Provisional attachment under PMLA Sections 5 and 8 upheld against third parties holding proceeds of crime
The AT under SAFEMA upheld the provisional attachment of property linked to money laundering, rejecting the appellant's contention that attachment is permissible only against accused persons. It held that under Sections 5 and 8 of the PMLA 2002, attachment can be made against "any person" in possession of proceeds of crime, including third parties. The appellant, though not named in the FIR or prosecution complaint, controlled companies that received proceeds from the predicate offence. The attachment of Rs.11.35 crores was found justified as matching the laundered amount transferred to entities under appellant's control. Since the trial is pending, confiscation was not considered. The appeal was dismissed for lack of merit, affirming the legality of the provisional attachment.
ISSUES:
Whether provisional attachment of properties under Section 5 of the Prevention of Money Laundering Act, 2002 ("the Act of 2002") can be sustained against a person not named as an accused in the FIR, ECIR, or Prosecution Complaint.Whether continuation of provisional attachment beyond 180 days without filing a Prosecution Complaint against the person in whose hands the property is attached is permissible under Sections 5 and 8 of the Act of 2002.Whether the absence of an order of confiscation affects the validity or duration of the provisional attachment of property under the Act of 2002.Whether the provisional attachment of properties matching the value of proceeds of crime transferred to companies controlled by the appellant is justified under the Act of 2002.
RULINGS / HOLDINGS:
The Court held that Section 5(1)(a) of the Act of 2002 permits provisional attachment of property in the possession of "any person," not limited to an accused, if such property is proceeds of crime.

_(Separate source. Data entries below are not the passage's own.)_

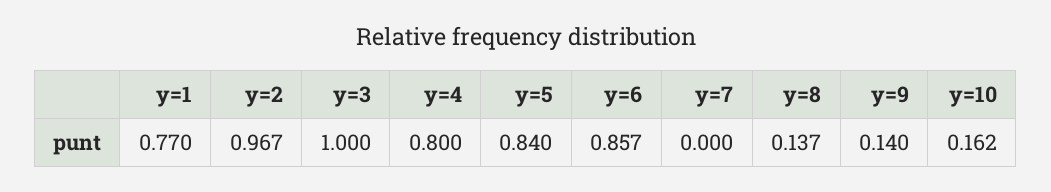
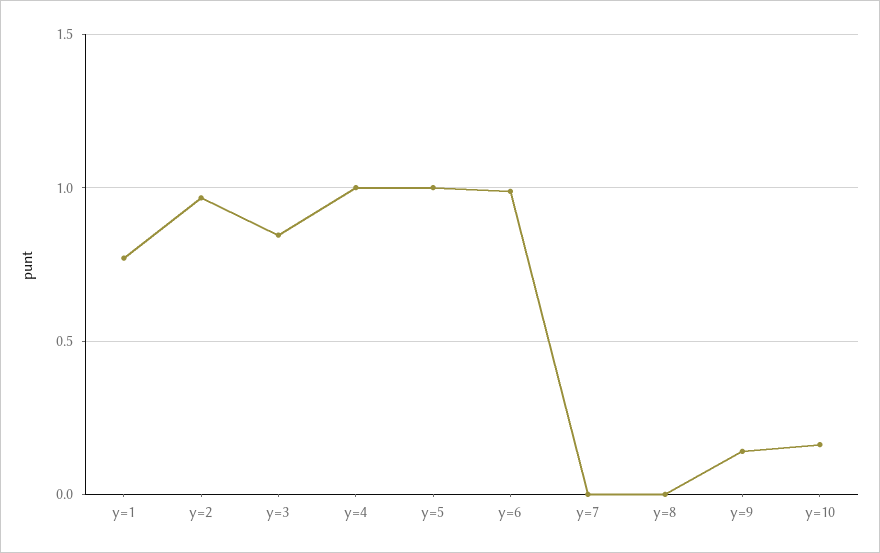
  {
    "y=1": 0.77,
    "y=2": 0.967,
-   "y=3": 1,
+   "y=3": 0.85,
-   "y=4": 0.8,
+   "y=4": 1,
-   "y=5": 0.84,
+   "y=5": 1,
-   "y=6": 0.857,
+   "y=6": 1,
    "y=7": 0,
-   "y=8": 0.137,
+   "y=8": 0,
    "y=9": 0.14,
    "y=10": 0.162
  }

The attachment in the hands of a person not named as an accused is sustainable.The continuation of provisional attachment beyond 180 days is governed by Section 8(3)(a), which allows attachment during investigation for up to 365 days or pendency of proceedings relating to the offence under the Act, regardless of whether a Prosecution Complaint has been filed against the person whose property is attached.The absence of an order of confiscation does not invalidate the provisional attachment; confiscation occurs only upon conclusion of trial under Section 8(5), and until then, attachment remains subject to the trial's outcome.The provisional attachment of properties to the extent of Rs.11.35 Crores, corresponding to proceeds of crime transferred to companies controlled by the appellant, is justified and lawful under the Act of 2002.
RATIONALE:
The Court applied the statutory framework of Sections 5 and 8 of the Prevention of Money Laundering Act, 2002, emphasizing that the term "any person" in Section 5(1)(a) extends the scope of attachment beyond those formally accused, to prevent frustration of confiscation proceedings.The Court relied on the authoritative interpretation from the Apex Court in Vijay Madanlal Choudhary v. Union of India, which rejected the argument that attachment must be limited to accused persons, clarifying that attachment can be made against third parties involved in the process or activity connected with proceeds of crime.The Court clarified that the continuation of attachment under Section 8(3)(a) is linked to the pendency of proceedings relating to the offence under the Act, not necessarily against the person whose property is attached, thereby allowing attachment to continue without a Prosecution Complaint against that person.The Court noted that confiscation under Section 8(5) occurs only after trial conclusion, and provisional attachment pending trial is consistent with the legislative intent to protect the proceeds of crime from dissipation.The Court rejected the appellant's interpretation that attachment without naming the person as accused or filing a Prosecution Complaint within 365 days is impermissible, as such an interpretation would frustrate the object of the Act by allowing easy diversion of proceeds of crime to third parties.